Testing results were evaluated against four categories to determine technical viability, including functionality, complexity, accuracy, and the government’s mandatory requirements such as security, privacy, official languages, and accessibility.
The platform has shown that it is flexible enough to respond to the complexities of the government’s needs for human resources and pay-related tasks, and complies with the IT structure in place, according to the assessment. It also meets the government’s mandatory requirements such as security, privacy, official languages, and accessibility.
While some gaps were identified during testing, these did not constitute critical shortcomings, according to PSPC.
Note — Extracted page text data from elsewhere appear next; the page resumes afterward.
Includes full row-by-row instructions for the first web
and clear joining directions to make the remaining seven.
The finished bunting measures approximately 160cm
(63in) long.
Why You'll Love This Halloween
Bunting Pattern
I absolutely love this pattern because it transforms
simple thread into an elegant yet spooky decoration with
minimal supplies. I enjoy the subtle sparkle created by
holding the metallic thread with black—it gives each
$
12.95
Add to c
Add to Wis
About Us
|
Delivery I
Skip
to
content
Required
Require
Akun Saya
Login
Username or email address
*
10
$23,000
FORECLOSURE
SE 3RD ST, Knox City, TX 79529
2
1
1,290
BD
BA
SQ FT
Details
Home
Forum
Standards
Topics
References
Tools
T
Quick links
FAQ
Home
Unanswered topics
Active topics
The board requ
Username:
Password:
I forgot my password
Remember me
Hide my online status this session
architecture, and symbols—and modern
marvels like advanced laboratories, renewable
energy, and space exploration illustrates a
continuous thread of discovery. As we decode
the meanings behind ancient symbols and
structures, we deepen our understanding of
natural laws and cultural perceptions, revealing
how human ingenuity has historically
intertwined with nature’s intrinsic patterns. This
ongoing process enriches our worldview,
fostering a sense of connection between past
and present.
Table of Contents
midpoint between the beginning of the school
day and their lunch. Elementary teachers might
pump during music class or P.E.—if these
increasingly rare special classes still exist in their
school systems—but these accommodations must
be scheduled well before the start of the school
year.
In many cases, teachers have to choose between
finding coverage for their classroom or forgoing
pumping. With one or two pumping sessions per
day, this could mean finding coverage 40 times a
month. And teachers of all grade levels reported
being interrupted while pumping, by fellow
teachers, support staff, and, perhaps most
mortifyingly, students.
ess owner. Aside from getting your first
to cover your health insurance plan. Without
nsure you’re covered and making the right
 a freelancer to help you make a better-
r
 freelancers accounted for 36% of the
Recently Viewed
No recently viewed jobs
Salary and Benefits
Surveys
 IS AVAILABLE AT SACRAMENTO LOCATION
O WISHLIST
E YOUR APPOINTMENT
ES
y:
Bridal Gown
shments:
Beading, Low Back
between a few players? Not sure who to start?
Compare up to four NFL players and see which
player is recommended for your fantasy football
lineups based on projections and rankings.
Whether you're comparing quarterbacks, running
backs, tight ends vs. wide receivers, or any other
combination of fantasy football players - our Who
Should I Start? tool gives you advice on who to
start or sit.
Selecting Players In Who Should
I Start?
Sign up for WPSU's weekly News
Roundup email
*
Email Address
“The work to stabilize our current operations and explore a new HR and pay system is happening in parallel,” said LaRose, who noted that over the coming months the government will continue to expand testing, and will design the system to its specific needs while exploring options for simplifying HR processes and procedures.
A final recommendation on the way forward for HR and pay is expected later this year, said LaRose.
“We are very pleased with the progress of the program and the strong partnership that we’ve established with the [government]” said Steve Holdridge, president of Dayforce, in a Feb. 16 email to The Hill Times.
In a follow up interview with The Hill Times, Carr said the amount of money that the government is spending on the new system is necessary, but that she questions whether “we’re just going to end up in the same situation.”
“If we’re contracting out a system that should be done in-house, they’re not going to understand the complexities, they’re going to rely on contracting, and we’re going to have the same over-reliance on contractors,” she said.
Carr said PIPSC’s position is that contracting is necessary when there is a shortage of staff, or for a short-term need like surge capacity, or a specialty that isn’t available.
“What we are insisting on the government is using those specialties for a short time and starting to invest in your internal people,” said Carr. “Not to just hand it off to a contract and let them continue to use a contract where it has provisions that says that you will staff, you will show people, and you will mentor them on the systems and that there will be an eventual handover of the system.”
That didn’t happen with the with the IBM contract with IBM, Carr said, “and I haven’t had confidence in the government that they’ve heard us that it has to happen with the next system that comes in.”
In a Feb. 6 email to The Hill Times, Aylward said “PSAC regularly meets with the government to provide our recommendations on the next-gen pay system and to ensure the Phoenix pay fiasco is never repeated.”
“While the next pay system is expected to enter the testing phase in the spring of 2024, a launch is still years away and offers no relief to workers who are still being impacted by the current Phoenix system,” he said. “The government must prioritize stabilizing the current pay system and eliminating the backlog of pay issues that continues to grow year over year and leads to frustration and hardship for workers every paycheque.”
In May 2019, PSPC sought bids from suppliers to provide operational support for the Phoenix pay system after the end of IBM’s original contract. While three firms responded to the invitation to qualify, according to PSPC, only IBM met the requirements, and a new contract worth $108.9-million was signed.
McKinsey & Company was also awarded a contract with total value of $27.7-million in February 2020 to provide consultation for work meant “to streamline processes and standardize work at the Public Service Pay Centre to increase efficiency and reduce processing times for pay transactions,” according to government records.
PSPC reported that there were 229,000 financial transactions in the Phoenix backlog as of Dec. 20, 2023. These are cases that are beyond the “normal workload” of 80,000 transactions.